Will Gigafactory Berlin–Brandenburg Give Tesla An Unfair Advantage In Europe?
As electric vehicles take hold of the larger auto market, Tesla trails vehicle sales across Europe by a somewhat narrow margin. However, the U.S. automaker’s new Gigafactory Berlin-Brandenburg could be set to change that, some say.
Tesla could take back EV market share in Europe overall with its new Gigafactory Berlin, according to a report from The Wall Street Journal. For now, it’s still just getting started, but once it ramps up production at the Grünheide, Germany facility, many believe it could give Tesla an unfair advantage in the European auto market.
EVs are gaining traction across Europe, with new EV sales accounting for around one in six light vehicles sold in Europe in Q4 2021.
Tesla led EV sales in Europe as early as 2019, though it has largely trailed Volkswagen and Stellantis ever since, save for a few individual countries. In 2021, Tesla held a 14-percent share of EV market sales in Europe, behind Volkswagen and Stellantis at 25- and 14.4-percent, respectively.
But the recent opening of Gigafactory Berlin marks a major shift for Tesla.
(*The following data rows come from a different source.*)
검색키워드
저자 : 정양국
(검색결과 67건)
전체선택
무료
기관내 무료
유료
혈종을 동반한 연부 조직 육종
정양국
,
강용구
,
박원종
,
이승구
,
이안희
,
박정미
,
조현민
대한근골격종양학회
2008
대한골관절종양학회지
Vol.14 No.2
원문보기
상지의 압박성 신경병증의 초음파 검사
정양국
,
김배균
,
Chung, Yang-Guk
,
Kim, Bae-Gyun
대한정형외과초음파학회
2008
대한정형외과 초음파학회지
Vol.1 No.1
Where it was once shipping cars from its Gigafactory Shanghai to customers in Europe, it can now ship German-made cars directly to customers across the continent.
The effect will not only increase the pressure put on other automakers in Europe (such as Volkswagen and Stellantis), but it will also increase the number of cars Tesla can deliver throughout the continent — while simultaneously freeing up Shanghai to increase output to China and neighboring countries.
Prior to establishing Giga Berlin, Tesla already became the most-sold auto brand overall in Norway last year as detailed by Reuters, with overall EV sales jumping to 65 percent in the country to make them more commonly sold than gas cars. The Tesla Model Y and Model 3 were by far the highest selling models in the nation.
Beyond individual countries, Tesla’s Berlin facility may help the automaker reclaim the EV market in Europe, especially as other countries begin to surpass the same milestone.
Volkswagen could be one of the most affected automakers in the years to come, and Chief Executive Herbert Diess has been vocal about Tesla’s growing dominance over the past few years. Diess recently noted the U.S. automaker’s significance amidst the U.S. automaker’s establishment of Giga Berlin.
“Tesla for sure will be our most important competitor,” said Diess.
Still, other automakers are starting to take steps to shift more quickly to an EV focus, like Volkswagen who announced plans in March to invest $2.2 billion (2 billion euros) in an EV plant in Wolfsburg, Germany, as reported by Bloomberg.
Dubbed “Trinity” by the automaker, the Wolfsburg plant is shooting for a production time of just 10 hours per vehicle, in an attempt to become more efficient like Tesla.